▸ DOCUMENT SECTION
+ + + + +

Papelbon didn’t exactly deny the plunking was intentional.

“Perception is reality,” he said. “If Manny thinks I hit him, then that’s what he thinks. I’m not going to sit here, go back and forth on whether I did or whether I didn’t, because it doesn’t matter. If he thinks I did, that’s what he thinks.”

Machado, like the rest of us, saw it for what it was.

“It’s something that’s uncalled for,” Machado said. “It’s [garbage]. It’s something that you don’t do. I expect more from a guy like that, with the past that he has. You’ve just got to go out there and keep playing baseball. It’s part of the game. If you can’t take the heat, just stay out of the kitchen and just go on from it. You don’t throw at somebody’s head. I think that’s [garbage]. I think we’ve just got to keep playing baseball.”

Papelbon’s sloppy misreading of baseball’s non-written rules has a logical end: Bryce Harper getting stuck in the ribs with a fastball. You know it. I know it. And Harper certainly knows it.

“Manny freakin hit a homer, walked it off and somebody drilled him,” Harper said after the game. “It’s pretty tired…I’ll probably get drilled tomorrow.”

+ + + + +

▸ STUDY QUESTIONS
1) Print the rows from the line with "True or false: the data shows 0 at 6996." up to and including the last of the rows, exactly as they appear, and leave the pictures out.
2) Carry on the passage about Papelbon hitting Machado with a pitch, picking up after its last sentence.

+ + + + +

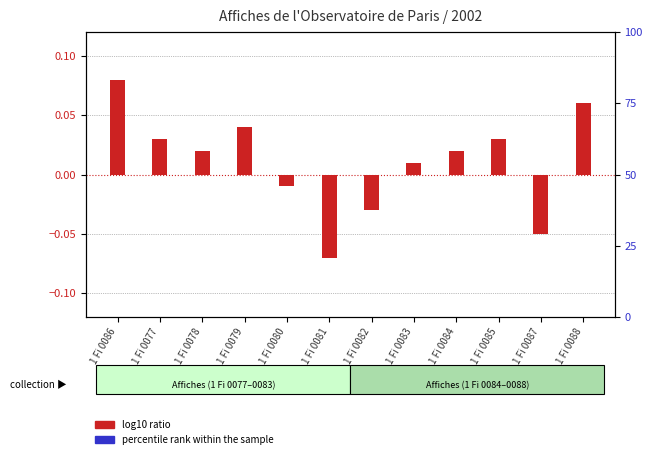

The value of percentile rank within the sample at 1 Fi 0078 is 0.0. True or false?

True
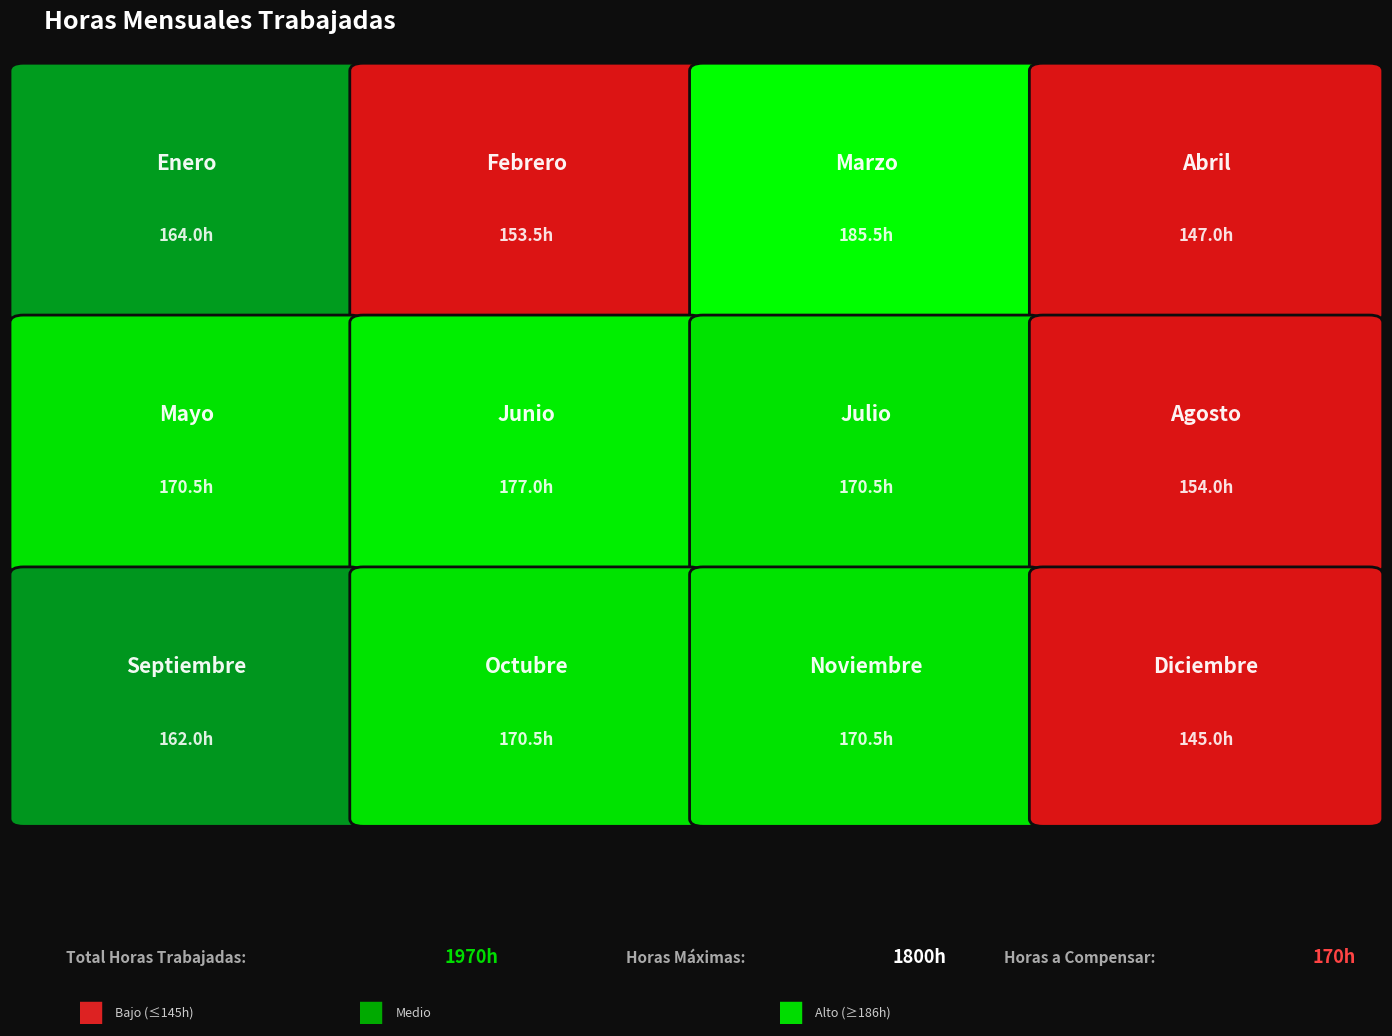

Reading right to left, extract all data points from this chart.

145.0	170.5	170.5	162.0	154.0	170.5	177.0	170.5	147.0	185.5	153.5	164.0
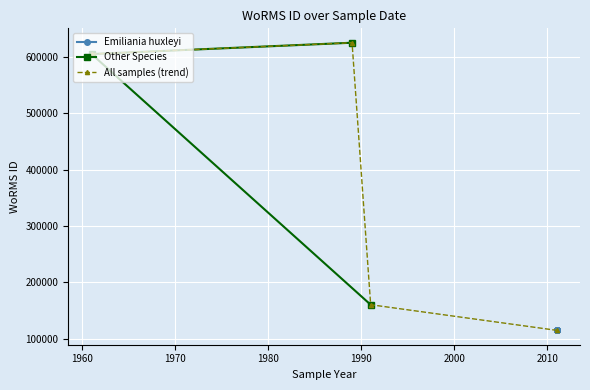

What is the highest value of the Other Species series?

624976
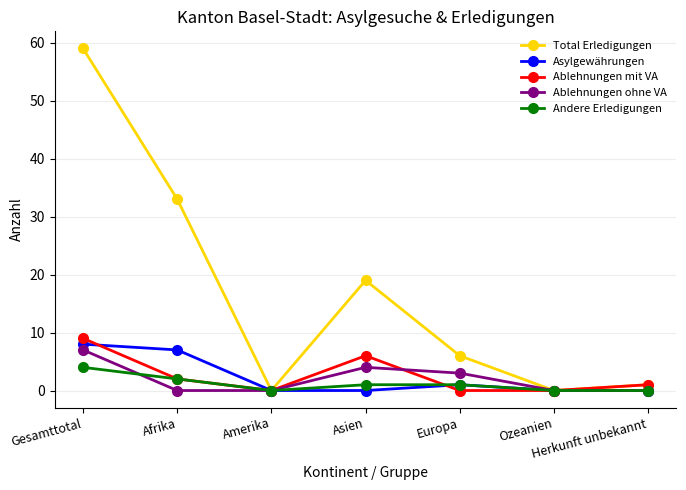

What is the sum of the Ablehnungen mit VA values at Europa and Asien?

6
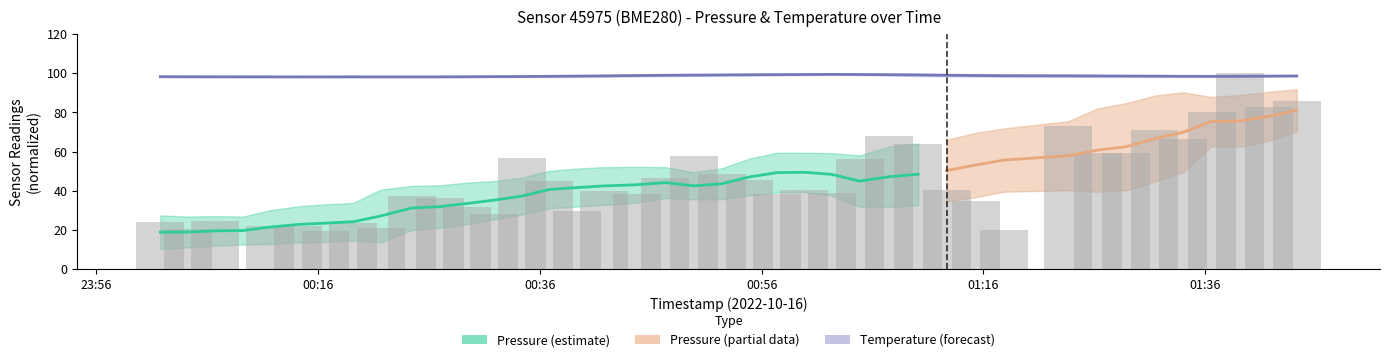

What is the difference between the maximum and minimum values?

100.0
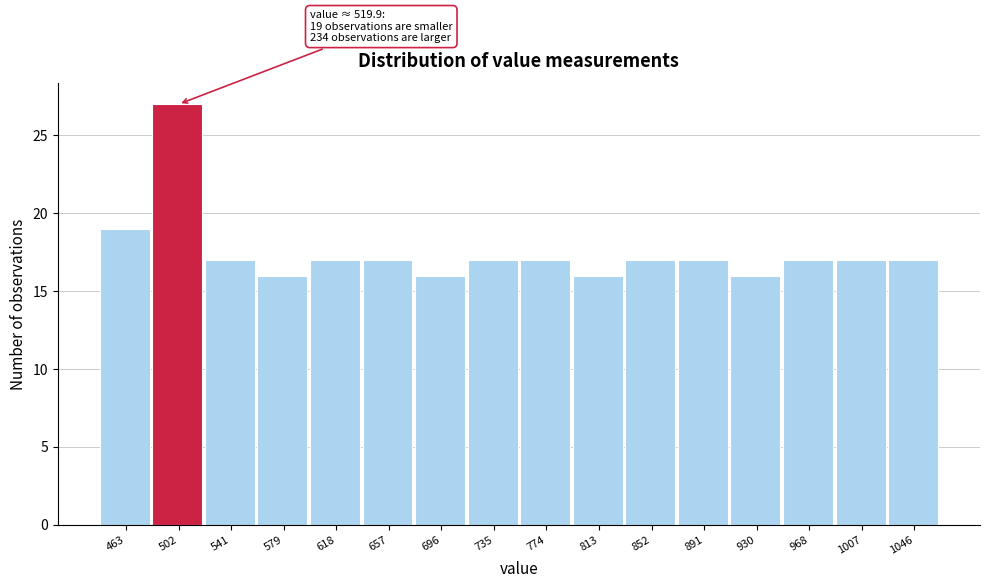

Reading left to right, transcribe all the data shown in this chart.

463=19	502=27	541=17	579=16	618=17	657=17	696=16	735=17	774=17	813=16	852=17	891=17	930=16	968=17	1007=17	1046=17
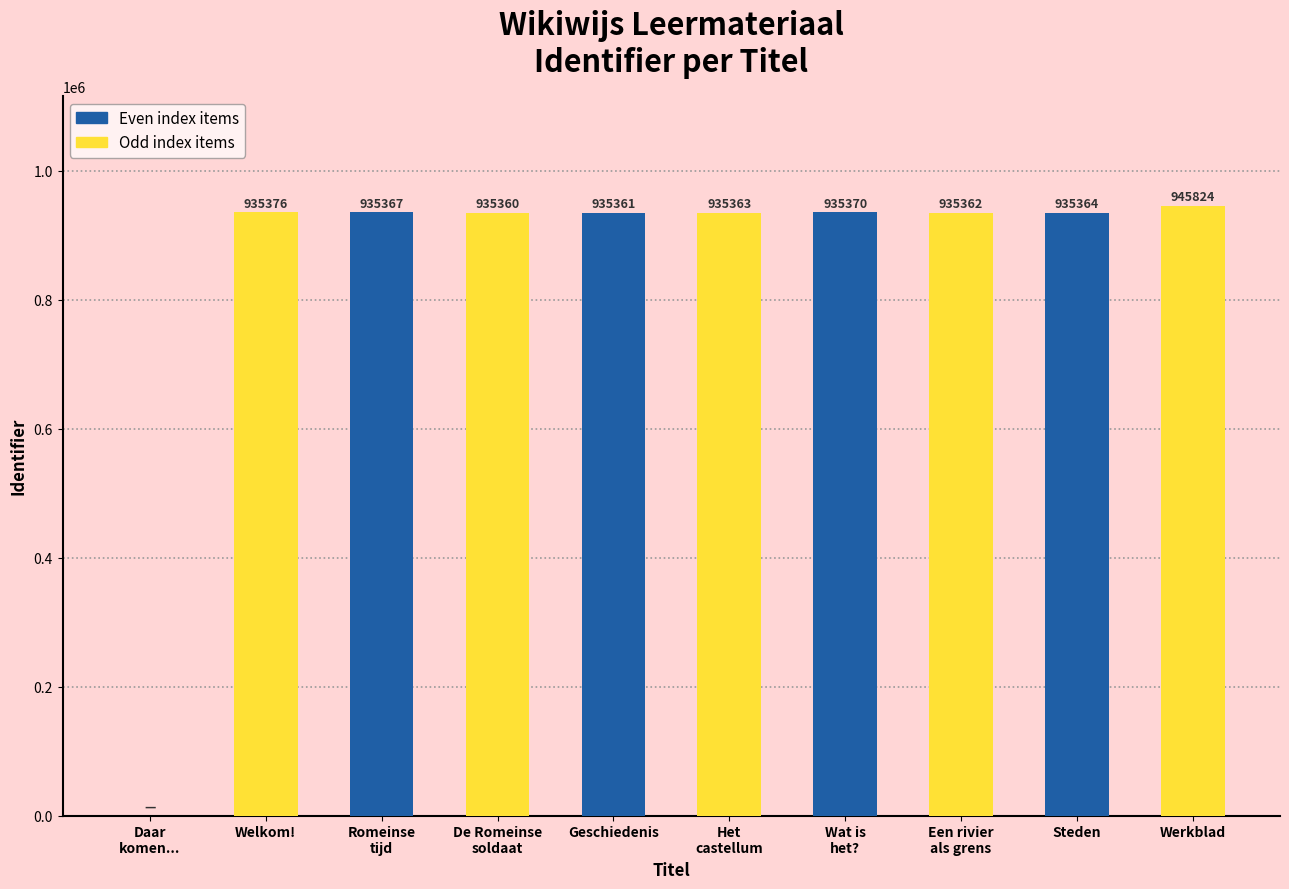

What is the difference between the values at Werkblad and Geschiedenis?

10463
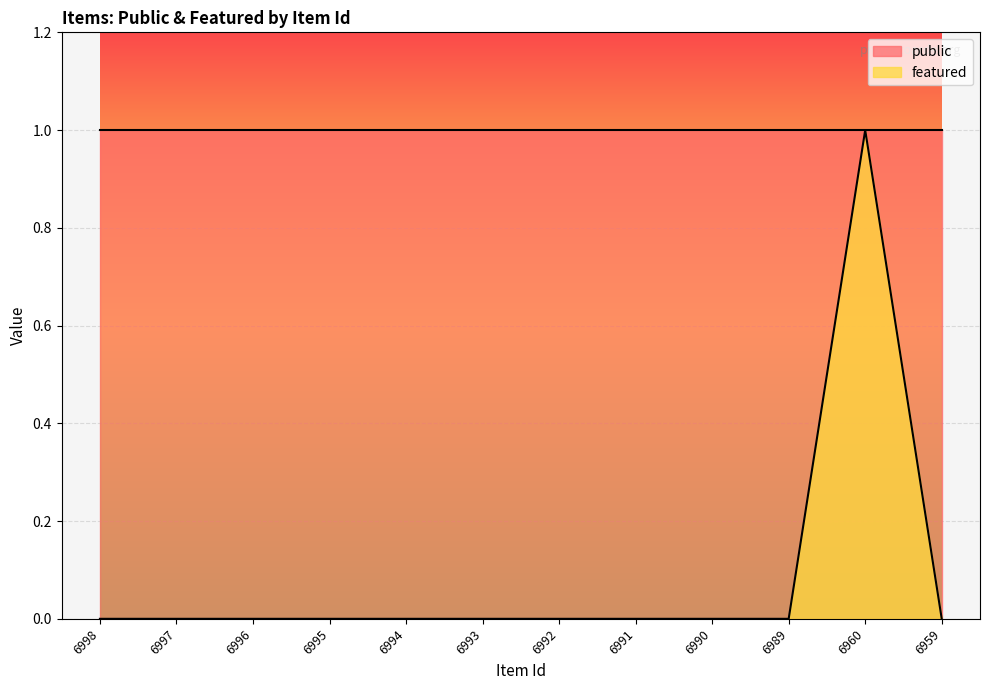

True or false: the data shows 0 at 6996.

True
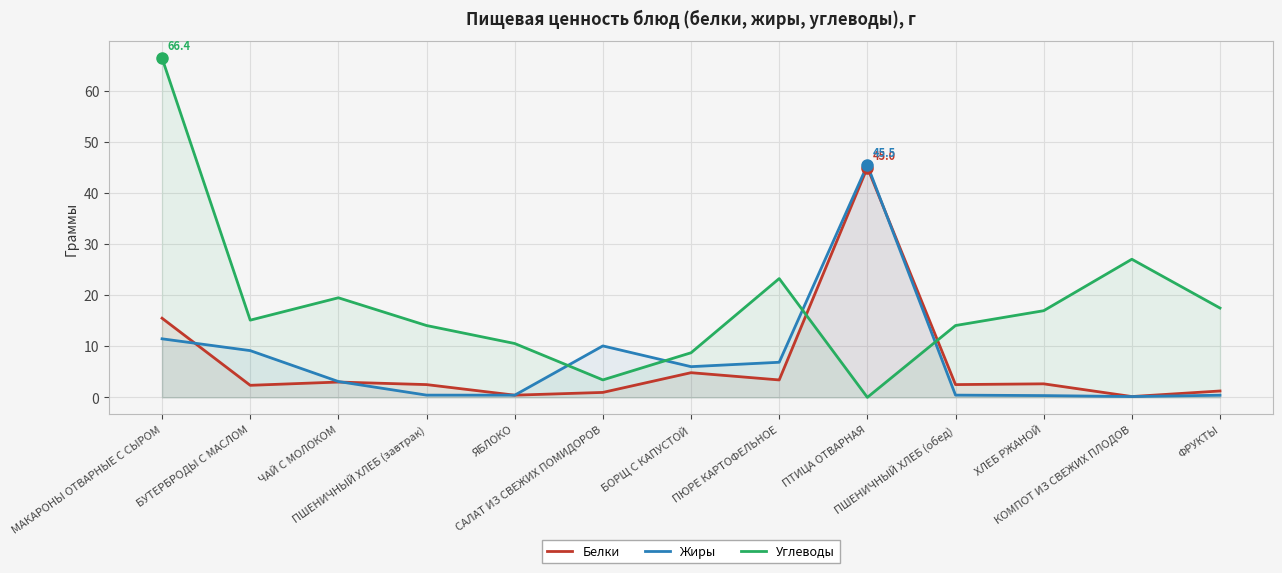

What is the difference between the Углеводы values at ПЮРЕ КАРТОФЕЛЬНОЕ and САЛАТ ИЗ СВЕЖИХ ПОМИДОРОВ?

19.8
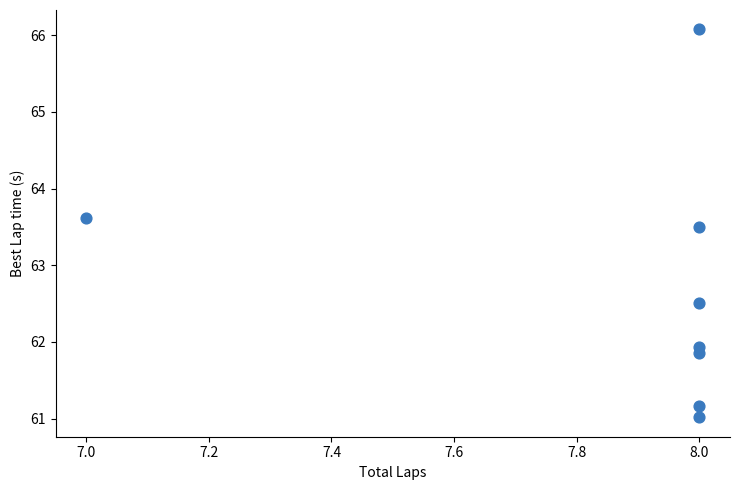

What is the range of Y values (max minus min)?

5.1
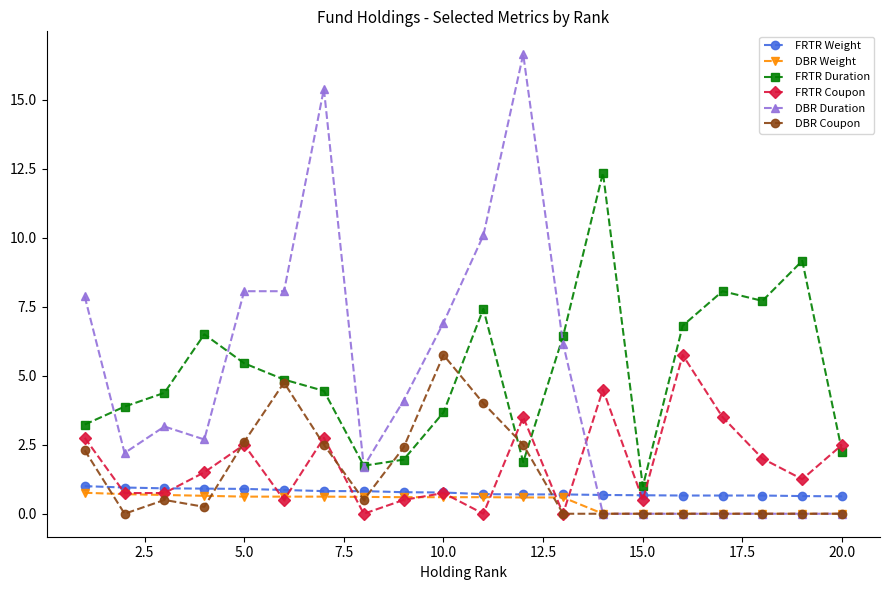

What is the value of the FRTR Coupon point at the 5th from the left?

2.5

+ + + + +

▸ PER-TASK ANSWERS
1)
True or false: the data shows 0 at 6996.

True

What is the difference between the Углеводы values at ПЮРЕ КАРТОФЕЛЬНОЕ and САЛАТ ИЗ СВЕЖИХ ПОМИДОРОВ?

19.8

What is the range of Y values (max minus min)?

5.1

What is the value of the FRTR Coupon point at the 5th from the left?

2.5

2)
Getting beaned sucks. Sitting around for 18 hours waiting to get beaned sucks even more. When this happens during this afternoon’s game — and it will — it will provide a nice punctuation to a disappointing season. An insult and an injury.

It’s interesting that Papelbon would suddenly be so concerned about histrionics on the diamond considering his rich history in that department. You can harp on the archaic nature of baseball’s secret code of conduct all you want but if Papelbon doesn’t go rogue here, his teammate’s safety isn’t put in jeopardy. It’s as easy as that. As is the case so often, the problem isn’t with the message, it’s with the way the messenger handles it.

With a guy like Papelbon, there’s bound to be wayward shrapnel.